Metin parçası:
MakalelerTasavvuf

“Râbıta”nın Delilleri -2

“Râbıta”nın Delilleri -1- yazımızı okumak için buraya tıklayabilirsiniz.

Feyiz Almanın Kısımları

İlk ve en yüce vesilemiz, Peygamberimiz ve mürşidimiz ve yol göstericimiz Muhammed (Sallâllâhu Aleyhi ve Sellem)’dir. Ashâb-ı kiram (Radıyallâhu Anhum) O (Sallâllâhu Aleyhi ve Sellem)’den feyz aldılar ve öğrendiler. Bu feyz alma iki kısımdır. Biri, zâhirî feyz almadır. Bu, Kur’ân-ı Kerîm’i ve hadîs-i şerifleri Peygamberimiz (Sallâllâhu Aleyhi ve Sellem)’den öğrenmeleridir. Diğeri, mânevî ve rûhânî kısımdır. Ashâb (Radıyallâhu Anhum) umumi olarak O’nun rûhâniyetinden hususi olarak da Ebû Bekir Sıddık (Radıyallâhu Anh)’dan feyz aldı ve öğrendiler.[1]

Feyz almanın bu ikinci kısmı, talibin kalbini Peygamber Efendimiz (Sallâllâhu Aleyhi ve Sellem)’in kalbine karşı yöneltip, O (Sallâllâhu Aleyhi ve Sellem)’in sûretini hayâl etmesiyle ve feyz isteyenin, ilâhî feyzin feyz veren Rasûlüllâh (Sallâllâhu Aleyhi ve Sellem) efendimizin kalbinden kendi kalbine ulaşmasını beklemesiyle elde edilir. Bu feyz alma ilâhî âdetin süregeldiği şekilde muhabbet miktarına göre değişiklik gösterir. Nitekim Allah Teâlâ zâhirî ilmi de muallimle birlikte zâhirî sohbet ve muallimin ders takrîri sebebiyle o ilme tâlip olanın kalbinde yaratmıştır. İlâhî âdet böyle cereyân etmiştir.

Üveys el-Karenî (Radıyallâhu Anh)’ın Peygamber (Sallâllâhu Aleyhi ve Sellem)’i görmeden ve zâhirî sohbetinde bulunmadan onun rûhâniyetinden feyz alması işte bu ikinci rûhânî kısımdandır. Nitekim onun hakkında, “tâbiînin en hayırlısı”[2] denilmiştir. O, bu fazilete, tâbiîn arasında sevgisindeki ziyadelikle ulaşmıştır.[3]

Kadı Beyzâvî, “Artık hemen gir (salih) kullarımın içerisine! Böylece (buyur) gir cennetime!” (Fecr, 29-30) âyetinin tefsirinde bu rûhânî feyz almanın yoluna şöyle işâret etmiştir: “Onlarla beraber veya mukarrebler zümresinin içerisine gir. Böylece onların nuruyla nurlanırsın. Kudsî cevherler karşılıklı aynalar gibidir.”[4]

Yani birinde görünen şeyin diğerinde de görülmesi bakımından karşılıklı aynalar gibi. İşte bu, saadetlerin tekâmül etmesine ve derecelerin yükselmesine sebep olur.

Alıştırma 1: Metin parçasını iki cümleyle özetleyin.
Alıştırma 2: Metin parçasından, "Yani birinde görünen" sözlerini içeren yerle açılıp "yükselmesine sebep olur." sözleriyle kapanan bölümü hiçbir değişiklik yapmadan çıkarın.

Veriler:
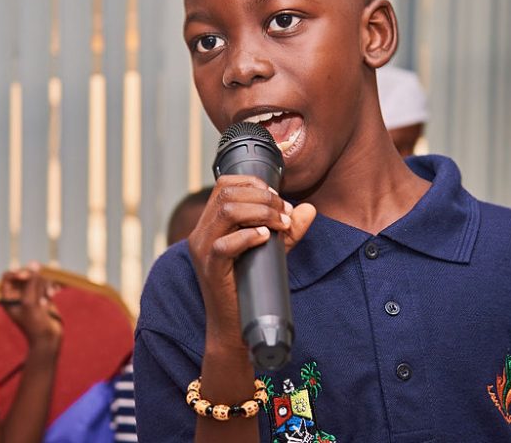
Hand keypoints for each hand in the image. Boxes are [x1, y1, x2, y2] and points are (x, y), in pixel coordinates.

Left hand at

Cevap alanı 1: Ashâb-ı kiram, Peygamberimiz (Sallâllâhu Aleyhi ve Sellem)'den feyzi iki yoldan almıştır: Kur'ân-ı Kerîm'i ve hadîs-i şerifleri ondan öğrenerek zâhirî yoldan, onun rûhâniyetinden de mânevî yoldan. Bu ikinci kısım, talibin kalbini Peygamber Efendimiz'in kalbine yöneltip sûretini hayal etmesiyle ve feyzin onun kalbinden kendi kalbine ulaşmasını beklemesiyle elde edilir, muhabbet miktarına göre değişir; Üveys el-Karenî'nin Peygamber'i görmeden ondan feyz alması da bu kısma girer.

Cevap alanı 2:
Yani birinde görünen şeyin diğerinde de görülmesi bakımından karşılıklı aynalar gibi. İşte bu, saadetlerin tekâmül etmesine ve derecelerin yükselmesine sebep olur.